At this point we’re done, since the union bound implies that the probability any bin has more than ${O(\tfrac{\ln(n)}{\ln(\ln(n))})}$ balls is less than ${n\tfrac{1}{n^2} = \tfrac{1}{n}}$ and so the probability that no bin has exceeded ${O(\tfrac{\ln(n)}{\ln(\ln(n))})}$ is ${1-\tfrac{1}{n} \rightarrow 1}$.

That didn’t actually have anything to do with the random graph model specifically, I suppose, but the balls in bins idea has obvious applications elsewhere, like hashing and job assignments. Returning to ${G(n,m)}$, we’re just going to look at the number of isolated vertices in a very brief and incomplete fashion.

A vertex is isolated with probability ${(1 - \tfrac{n-1}{\binom{n}{2}})^m = (1 - \tfrac{2}{n})^m}$ since it’s basically repeated attempts to hit one of the ${n-1}$ edges out of ${\binom{n}{2}}$ possible. Thus the expected number of isolated vertices is ${n(1-\tfrac{2}{n})^m}$. If we let ${m = cn\ln(n)}$ and take the limit we see that

${\displaystyle\lim_{n \rightarrow \infty}{n(1-\tfrac{2}{n})^{c\ln(n)}} = \displaystyle\lim_{n \rightarrow \infty}{n}\displaystyle\lim_{n \rightarrow \infty}{(1-\tfrac{2}{n}}^{n})^{c\ln(n)} = \displaystyle\lim_{n \rightarrow \infty}{ne^{-2c\ln(n)}} = \displaystyle\lim_{n \rightarrow \infty}{n^{1-2c}}}$

and so if ${c > \tfrac{1}{2}}$ there is almost surely no isolated vertex. If this looks familiar it’s because it’s basically the same thing as ${G(n,p)}$. This is kind of obvious anyway. At least from the perspective of isolated vertices the fact that you can have multiple edges makes very little difference. The only change is the probability of getting an edge adjacent to a vertex is now fixed and we’re altering the number of attempts. The variance computation also appears to be identical, so I won’t put it here.

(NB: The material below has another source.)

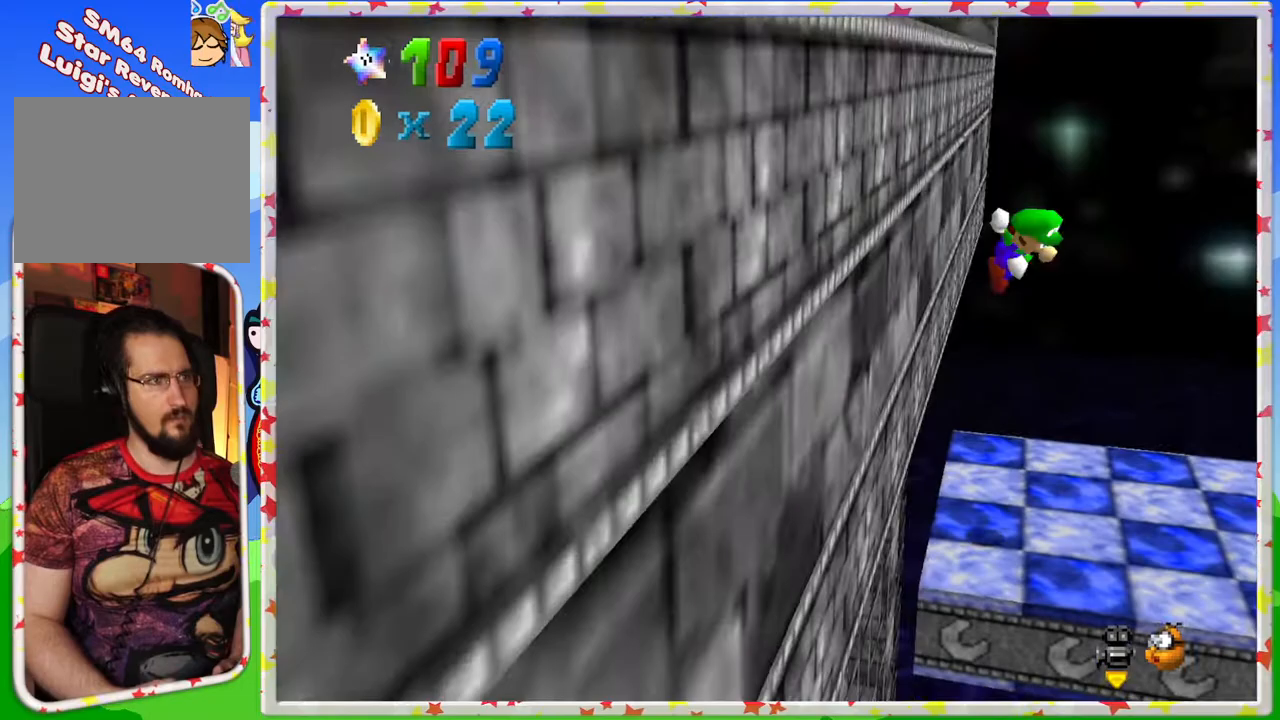
{"buttons": ["A"], "left_stick": "up-left", "events": []}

When I was trying to make my own modifications to ${G(n,p)}$ for weighted graphs I was trying all kinds of strange things. I tried generating an edge with probability ${p}$ and then selecting a weight from ${[n]}$ with different distributions. Strange things happened. This is also a pretty nice and easy to understand model. I’ll come back to it once I have learned something about spectral graph theory.

Sources:
[1] I looked around for the website of the class I took the balls and bins problem from, but I can’t seem to find it. The class was Probability and Computing, 15-359, taught by professors Harchol-Balter and Sutner in the spring of 2012.

# Loose Bounds on Connectivity in G(n,p)

One of the popular models for random graphs is Erdos-Renyi. We generate ${G(n,p)}$ by taking ${n}$ nodes and between every pair generating an edge with probability ${p}$. This is nice because it makes computing properties of the graph really easy. The downside is that very few structures actually follow this model – for instance in social networks if ${u}$ and ${v}$ are adjacent and ${v}$ and ${w}$ are adjacent, then ${u}$ and ${w}$ are more likely to be adjacent. This is clearly not the case in ${G(n,p)}$. It’s a shame, but at least it’s fun to play with.

A monotone property of a graph is one that is always preserved by adding more edges. For a monotone property ${P}$ then it is a natural question to ask for what values of ${p}$ does ${G(n,p)}$ have ${P}$ with probability one as ${n}$ goes to infinity? Since the property is monotone there will be some function of ${p = f(n)}$ at which point ${G(n,f(n))}$ almost surely has property ${P}$. There are in fact sharp thresholds for many properties (as always for a more complete discussion of this , check out [1]). We’ll focus on connectivity, clearly a monotone property.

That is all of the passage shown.